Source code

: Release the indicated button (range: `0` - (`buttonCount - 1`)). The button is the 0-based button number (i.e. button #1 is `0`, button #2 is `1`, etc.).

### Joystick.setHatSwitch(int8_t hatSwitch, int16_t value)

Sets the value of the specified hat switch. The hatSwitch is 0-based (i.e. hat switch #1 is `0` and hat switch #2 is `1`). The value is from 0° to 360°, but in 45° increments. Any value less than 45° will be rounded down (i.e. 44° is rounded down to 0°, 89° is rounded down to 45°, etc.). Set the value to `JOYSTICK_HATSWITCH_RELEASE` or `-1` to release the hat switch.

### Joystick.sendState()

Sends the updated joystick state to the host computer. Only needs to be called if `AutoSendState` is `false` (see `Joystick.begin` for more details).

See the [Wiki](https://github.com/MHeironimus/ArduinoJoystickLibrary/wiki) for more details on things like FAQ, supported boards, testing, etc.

****************************************

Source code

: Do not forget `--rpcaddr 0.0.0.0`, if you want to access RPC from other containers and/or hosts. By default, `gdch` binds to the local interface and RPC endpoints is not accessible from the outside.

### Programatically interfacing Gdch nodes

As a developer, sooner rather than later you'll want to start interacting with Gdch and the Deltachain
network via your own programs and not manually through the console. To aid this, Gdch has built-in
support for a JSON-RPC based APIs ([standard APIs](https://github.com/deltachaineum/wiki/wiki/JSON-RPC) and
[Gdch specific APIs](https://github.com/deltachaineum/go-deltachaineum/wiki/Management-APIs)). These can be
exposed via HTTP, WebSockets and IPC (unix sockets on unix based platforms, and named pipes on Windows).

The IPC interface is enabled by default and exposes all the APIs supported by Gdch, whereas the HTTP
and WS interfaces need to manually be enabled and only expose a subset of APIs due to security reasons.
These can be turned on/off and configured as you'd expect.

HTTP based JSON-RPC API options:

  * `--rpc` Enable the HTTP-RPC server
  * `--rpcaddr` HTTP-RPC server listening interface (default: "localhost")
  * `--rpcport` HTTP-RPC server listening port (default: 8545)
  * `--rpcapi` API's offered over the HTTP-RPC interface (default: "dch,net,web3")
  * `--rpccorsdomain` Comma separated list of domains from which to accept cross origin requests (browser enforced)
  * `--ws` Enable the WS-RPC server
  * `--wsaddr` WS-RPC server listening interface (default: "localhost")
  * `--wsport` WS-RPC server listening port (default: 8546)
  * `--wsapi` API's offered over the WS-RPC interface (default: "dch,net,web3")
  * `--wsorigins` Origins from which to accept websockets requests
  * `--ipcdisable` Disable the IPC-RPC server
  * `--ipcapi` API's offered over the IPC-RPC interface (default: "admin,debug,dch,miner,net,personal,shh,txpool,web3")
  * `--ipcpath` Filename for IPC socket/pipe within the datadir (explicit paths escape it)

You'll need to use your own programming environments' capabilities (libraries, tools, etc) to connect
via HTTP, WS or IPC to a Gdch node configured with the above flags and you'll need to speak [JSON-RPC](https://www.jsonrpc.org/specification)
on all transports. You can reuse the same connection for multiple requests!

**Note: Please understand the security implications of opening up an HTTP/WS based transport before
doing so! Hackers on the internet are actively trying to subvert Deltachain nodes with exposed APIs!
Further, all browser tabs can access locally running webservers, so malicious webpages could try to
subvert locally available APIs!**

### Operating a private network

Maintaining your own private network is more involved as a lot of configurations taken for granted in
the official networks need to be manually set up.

****************************************

> **Task brief**: All lines above that include the word "which" should be located and copied.

> **Solution to this exercise**:
  * `--rpccorsdomain` Comma separated list of domains from which to accept cross origin requests (browser enforced)
  * `--wsorigins` Origins from which to accept websockets requests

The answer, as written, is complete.